Thailand - Waedueramae Mamingchi was educated for eight years in Saudi Arabia, studying Arabic and the precepts of Islam before returning to his home in southern Thailand.
The Saudi stint greatly enhanced his standing among his community. But in the fear-filled post-9/11 world, Muslim leaders like Waedueramae say schooling and spiritual guidance in the Middle East has made them suspect in the eyes of the Thai government as it battles an Islamic separatist insurgency in the south.
"When we go to learn abroad, they say we went to learn to be terrorists," said Abdulraman Abdulsamad, another respected Muslim leader. "They accuse us of going to train to be terrorists."
Prejudices, say local Muslims, were in evidence in early February when army rangers raided the grounds of an Islamic school owned and run by Waedueramae after a soldier was shot to death about 800 yards away.
"The soldiers continued to search, and this is why we got upset. Villagers came and watched this," Waedueramae, who lives on the premises, said.
Heavy-handed government attempts against escalating violence have sharpened tensions between Muslims — a majority of the population in Thailand's southernmost provinces of Narathiwat, Pattani and Yala — and officials, recruited mainly from Thailand's Buddhist majority.
The government denies it is targeting Arab-educated Muslims.
"That is not true," government spokesman Jakrapob Penkair said. "If that were the thought of the government, all students who go abroad to further their education would be barred."
Thai Muslim complaints of discrimination in jobs and education have long provided fodder for a separatist movement that died down only in the in the late 1980s after a government amnesty. It resurfaced two years ago but was confined to sporadic and ill-planned attacks.
Separatism has deep local roots in the south. Historically, the three provinces were part of the Muslim kingdom of Pattani, which was annexed by Thailand in 1902.
About 90 percent of Thailand's 63 million people are Buddhists.
No evidence points to the involvement of foreign terrorist groups, but there are fears that the separatists could link up with al-Qaida linked groups like Jemaah Islamiyah.
A Jan. 4 attack on an army camp in Narathiwat in which four soldiers were killed and hundreds of guns stolen showed unprecedented sophistication and organization among the insurgents previously labeled bandits by the government.
Since then, at least 56 people have been killed in hit-and-run attacks by gunmen and violence in the south has suddenly become Thailand's biggest domestic security challenge in decades.
Muslim leaders say they are being scrutinized because authorities assume that a Saudi education means "Saudi-trained" Islamic radical leaning. If a leader studied in Pakistan or Afghanistan, he is treated with even more suspicion.
Waedueramae, who is the chairman of Pattani province's Islamic Council, said most prominent Thai Muslims including politicians and civil servants have been educated in the Arab world.

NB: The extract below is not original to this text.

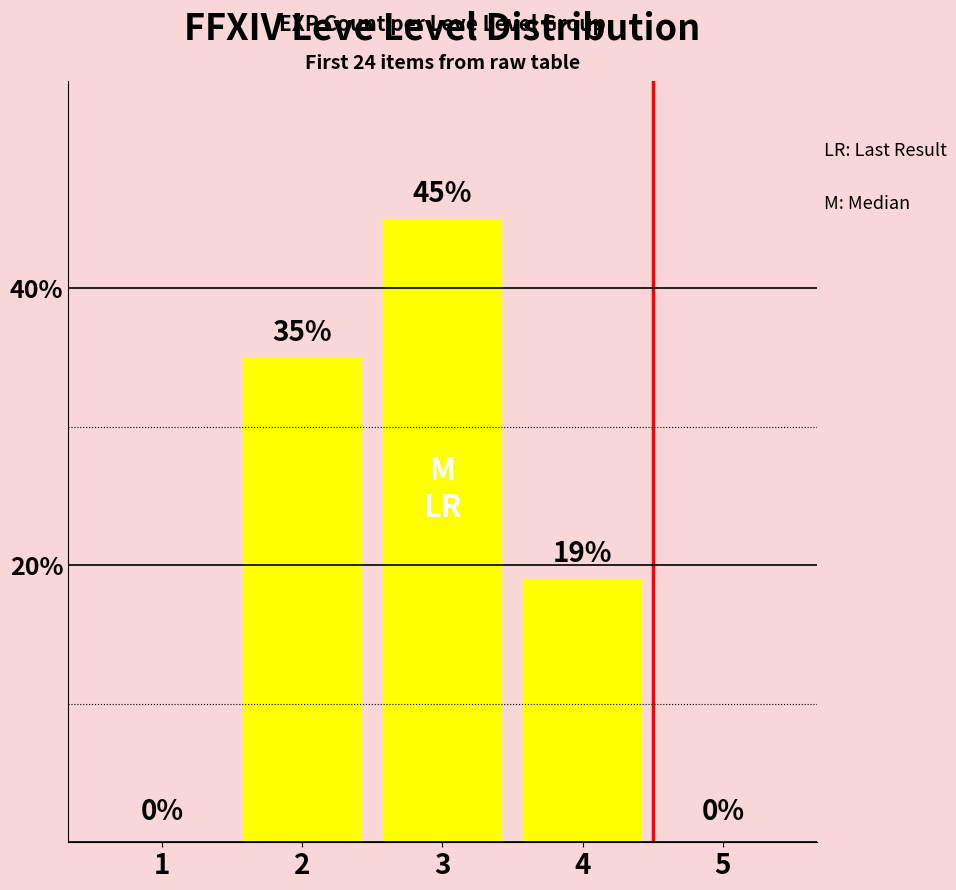

Which category has the highest value across all series?

3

Following the raid on Waedueramae's school, provincial Islamic Council leaders announced they would stop cooperating with the government. They relented after Prime Minister Thaksin Shinawatra assured them that security forces would be more careful.

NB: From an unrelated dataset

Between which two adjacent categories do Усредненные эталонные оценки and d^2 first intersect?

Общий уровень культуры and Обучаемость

Islamic schools, known as "pondoks," offer religious education, a regular curriculum and language training in Arabic and the local Yawi dialect. They provide an alternative to a government-run secular schools, where the language is Thai.
Experts say much of the Muslim alienation is because of the government's failure to alleviate their poverty and to recognize their distinct culture and language, Yawi, a dialect of Malay.

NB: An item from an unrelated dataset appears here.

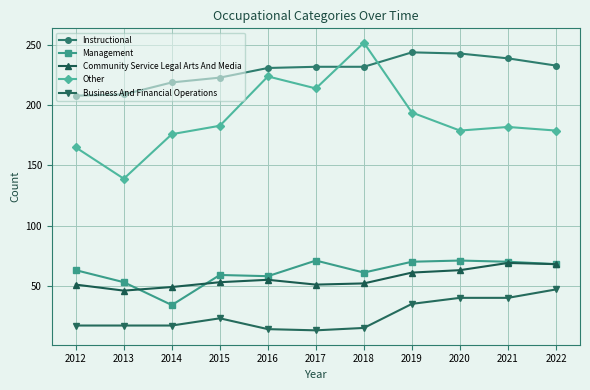

At 2019, list the series in order from largest to smallest.

Instructional, Other, Management, Community Service Legal Arts And Media, Business And Financial Operations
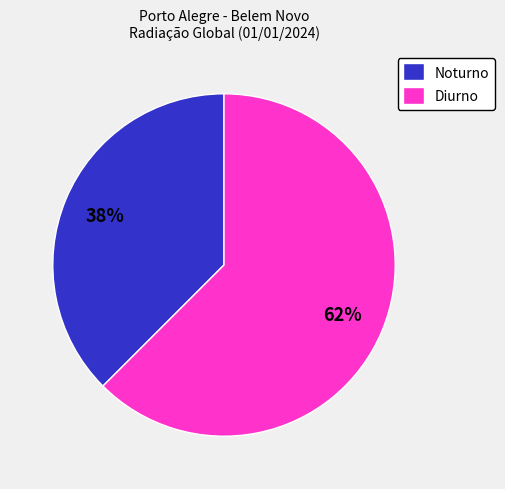

How many segments does this pie chart have?

2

As a result, many Thai Muslims have looked to the Arab world for education, funding and guidance, rather than to Bangkok.
Each year, 300 Thai Muslims win scholarships from institutions in Saudi Arabia, Egypt, Jordan and other Middle Eastern countries, while another 200 are funded in other Muslim countries, including Brunei, Sudan and Indonesia.
Some families have sent abroad generations of sons who become imams at mosques and directors or teachers at pondoks. These teachers place more emphasis on study of Arabic and the Quran.
The Middle Eastern influences also have spilled over into everyday life.
Islamic practices in southern Thailand used to be mixed with local traditions. These customs are now being branded un-Islamic by clerics.
Until a few years ago, women rarely wore headscarves. But the foreign-returned Muslims are insisting on purer form of Islam such as "hijab" for women and regular attendance at mosques.
Vairoj Phiphitpakdee, a Muslim member of Parliament for Pattani, said some Thai Muslims mistakenly believe the religion is about adopting the Arab culture
"They're taken to the Middle East, and they're brainwashed," he said.